- _Job_
Reproduce the items below word for word, from the very beginning through the line containing "Patent challenges are not permitted", and leave out the pictures.
------------
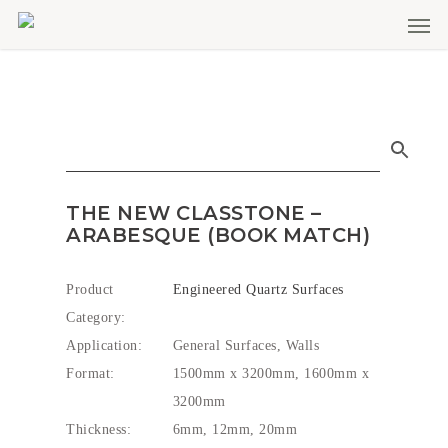
Men
Skip
to
main
content
THE NEW CLASSTONE –
ARABESQUE (BOOK MATCH)
Product
Engineered Quartz Surfaces
Category:
Application:
General Surfaces, Walls
Format:
1500mm x 3200mm, 1600mm x
3200mm
Thickness:
6mm, 12mm, 20mm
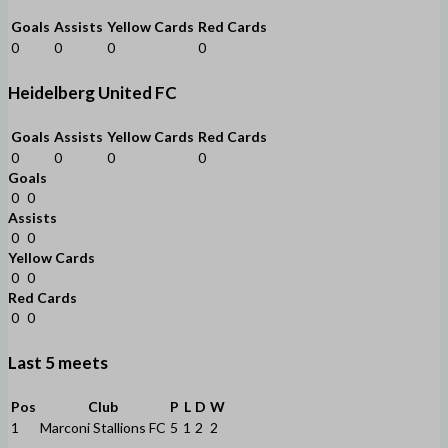
Goals
Assists
Yellow Cards
Red Cards
0
0
0
0
Heidelberg United FC
Goals
Assists
Yellow Cards
Red Cards
0
0
0
0
Goals
0
0
Assists
0
0
Yellow Cards
0
0
Red Cards
0
0
Last 5 meets
Pos
Club
P
L
D
W
1
Marconi Stallions FC
5
1
2
2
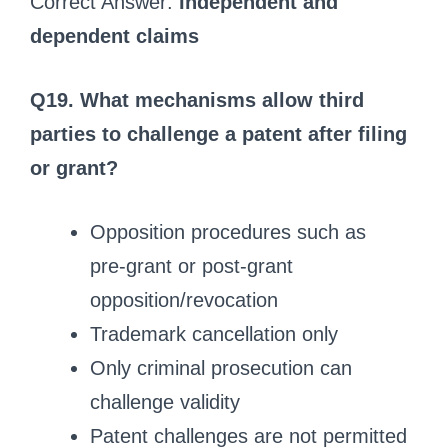
Correct Answer:
Independent and
dependent claims
Q19. What mechanisms allow third
parties to challenge a patent after filing
or grant?
Opposition procedures such as
pre‑grant or post‑grant
opposition/revocation
Trademark cancellation only
Only criminal prosecution can
challenge validity
Patent challenges are not permitted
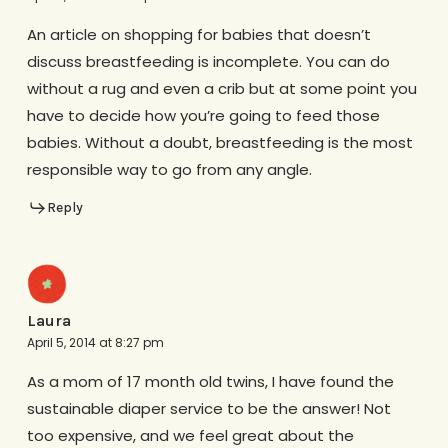
An article on shopping for babies that doesn’t
discuss breastfeeding is incomplete. You can do
without a rug and even a crib but at some point you
have to decide how you’re going to feed those
babies. Without a doubt, breastfeeding is the most
responsible way to go from any angle.
Reply
Laura
April 5, 2014 at 8:27 pm
As a mom of 17 month old twins, I have found the
sustainable diaper service to be the answer! Not
too expensive, and we feel great about the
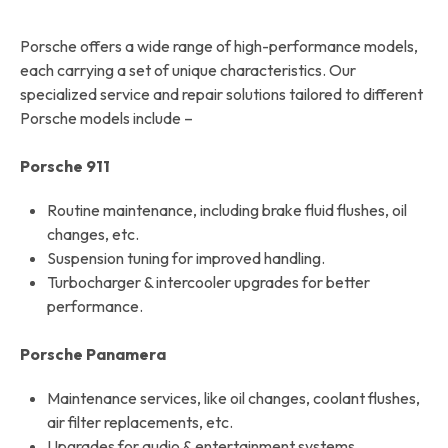
Porsche offers a wide range of high-performance models,
each carrying a set of unique characteristics. Our
specialized service and repair solutions tailored to different
Porsche models include –
Porsche 911
Routine maintenance, including brake fluid flushes, oil
changes, etc.
Suspension tuning for improved handling.
Turbocharger & intercooler upgrades for better
performance.
Porsche Panamera
Maintenance services, like oil changes, coolant flushes,
air filter replacements, etc.
Upgrades for audio & entertainment systems.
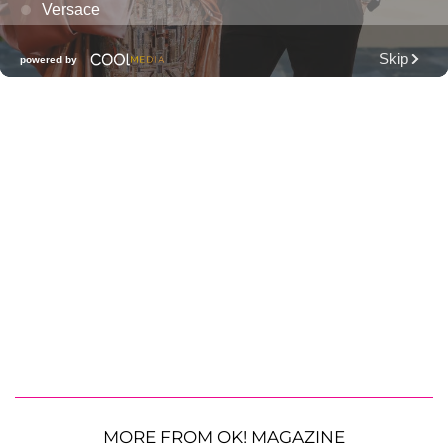
MORE FROM OK! MAGAZINE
------------
- _Response below_
Men
Skip
to
main
content
THE NEW CLASSTONE –
ARABESQUE (BOOK MATCH)
Product
Engineered Quartz Surfaces
Category:
Application:
General Surfaces, Walls
Format:
1500mm x 3200mm, 1600mm x
3200mm
Thickness:
6mm, 12mm, 20mm
Goals
Assists
Yellow Cards
Red Cards
0
0
0
0
Heidelberg United FC
Goals
Assists
Yellow Cards
Red Cards
0
0
0
0
Goals
0
0
Assists
0
0
Yellow Cards
0
0
Red Cards
0
0
Last 5 meets
Pos
Club
P
L
D
W
1
Marconi Stallions FC
5
1
2
2
Correct Answer:
Independent and
dependent claims
Q19. What mechanisms allow third
parties to challenge a patent after filing
or grant?
Opposition procedures such as
pre‑grant or post‑grant
opposition/revocation
Trademark cancellation only
Only criminal prosecution can
challenge validity
Patent challenges are not permitted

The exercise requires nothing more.